L'ambiance n'est pas au football ces jours-ci au stade Lusail Iconic, au Qatar. Il y a deux ans, Lionel Messi soulevait ici même la Coupe du monde pour l'Argentine devant près de 90'000 spectateurs. L'émir du Qatar, Tamim bin Hamad Al Thani, avait revêtu la star d'une cape arabe traditionnelle, le bisht. L'image avait fait le buzz à travers la planète entière.
Les conditions de travail des ouvriers étrangers étaient également sous les projecteurs.

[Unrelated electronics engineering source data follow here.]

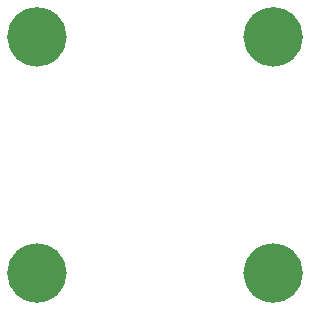
<source format=gbs>
%TF.GenerationSoftware,KiCad,Pcbnew,8.0.8*%
%TF.CreationDate,2025-01-29T16:59:37+00:00*%
%TF.ProjectId,ec30_2x2_l_mh_0.1,65633330-5f32-4783-925f-6c5f6d685f30,v0.1*%
%TF.SameCoordinates,PX8d24d00PY36d6160*%
%TF.FileFunction,Soldermask,Bot*%
%TF.FilePolarity,Negative*%
%FSLAX46Y46*%
G04 Gerber Fmt 4.6, Leading zero omitted, Abs format (unit mm)*
G04 Created by KiCad (PCBNEW 8.0.8) date 2025-01-29 16:59:37*
%MOMM*%
%LPD*%
G01*
G04 APERTURE LIST*
%ADD10C,2.500000*%
G04 APERTURE END LIST*
%TO.C,MH3*%
D10*
X-8750800Y-10000800D02*
G75*
G02*
X-11250800Y-10000800I-1250000J0D01*
G01*
X-11250800Y-10000800D02*
G75*
G02*
X-8750800Y-10000800I1250000J0D01*
G01*
%TO.C,MH4*%
X11250000Y-9999999D02*
G75*
G02*
X8750000Y-9999999I-1250000J0D01*
G01*
X8750000Y-9999999D02*
G75*
G02*
X11250000Y-9999999I1250000J0D01*
G01*
%TO.C,MH2*%
X11250000Y10000000D02*
G75*
G02*
X8750000Y10000000I-1250000J0D01*
G01*
X8750000Y10000000D02*
G75*
G02*
X11250000Y10000000I1250000J0D01*
G01*
%TO.C,MH1*%
X-8750000Y10000001D02*
G75*
G02*
X-11250000Y10000001I-1250000J0D01*
G01*
X-11250000Y10000001D02*
G75*
G02*
X-8750000Y10000001I1250000J0D01*
G01*
%TD*%
M02*

</source>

Le nombre exact de décès sur les chantiers de ce Mondial reste encore très flou: le Qatar en a reconnu 414, tandis que le Guardian avançait 6'500 morts.
Aujourd'hui, ce stade de Lusail, à une quinzaine de kilomètres seulement de la capitale Doha, est clôturé.
Une photo du stade prise de loin est autorisée, mais pas plus. Les deux agents de sécurité scrutent chaque pas, se méfient et demandent: «Que faites-vous là?» Des photos, justement.
De toute façon, l'arène est, ce jour-là, à peine visible: une tempête de sable s'abat sur Lusail, de la même couleur que l'enceinte.
L'équipe de Suisse ne garde pas de bons souvenirs de ce stade: elle y a disputé son huitième de finale contre le Portugal, perdu 6-1.
Après le Mondial, les organisateurs expliquaient que le site serait transformé en une zone communautaire avec des centres de santé, des cafés, des écoles et des installations sportives. Mais ces plans n'ont jamais été mis en œuvre. Certes, des matchs de la Coupe d'Asie ont encore eu lieu en 2023 dans cette arène, mais le reste du temps, elle est restée en grande partie inutilisée.
La situation est similaire pour le stade 974. L'enceinte située sur le port de Doha est composée de 974 conteneurs maritimes. C'est le premier stade d'une Coupe du monde de football à être démontable et donc transportable. C'était d'ailleurs le projet initial: il aurait dû être déplacé en Afrique après le tournoi.
Ce stade est donc resté inutilisé pendant deux ans après le dernier match de la Coupe du monde. Les panneaux d'information sont restés les mêmes que durant le Mondial. Les nombreuses grilles qui entourent l'arène laissent deviner, comme autour des autres stades, qu'aucune partie n'y a été jouée depuis. C'est également ce que confirme l'agent de sécurité sur place.
Les conteneurs restent intacts, mais font régulièrement l'objet de photos de la part des touristes. Toutefois, ce stade 974 reprend temporairement vie cette semaine en accueillant la Coupe intercontinentale de la Fifa.
Depuis la Coupe du monde, six des huit stades ont néanmoins été utilisés à plusieurs reprises pour diverses manifestations. Par exemple pour la Diamond League d'athlétisme ou des défilés de mode. Des matchs de la Qatar Stars League (première division national de football) ont lieu de temps en temps, mais l'intérêt est faible, racontent plusieurs personnes dans le pays. Les enceintes sont uniquement bien remplies quand une star internationale foule la pelouse, explique un expatrié suisse. «Mais l'ambiance reste limitée».
Il a également été dit que certains stades seraient démontés et que les sièges seraient donnés à des pays en développement.
De même, le projet de transformer le site d'Al Bayt en un hôtel cinq étoiles, un centre commercial, un food court, un centre de fitness et une salle polyvalente n'a pas abouti. «Personne ne sait vraiment ce qui se passe et personne n'en parle», avoue un habitant rencontré sur place. Seul le personnel de sécurité, qui surveille tous les stades 24 heures sur 24, semble vraiment s'intéresser à ces arènes.
Le Mondial 2034 aura lieu en Arabie saoudite, comme l'a confirmé la Fifa ce mercredi. Alors qui sait, peut-être que le stade 974 ou les milliers de sièges dont on voulait de toute façon faire cadeau se retrouveront dans dix ans dans ce pays voisin du Qatar.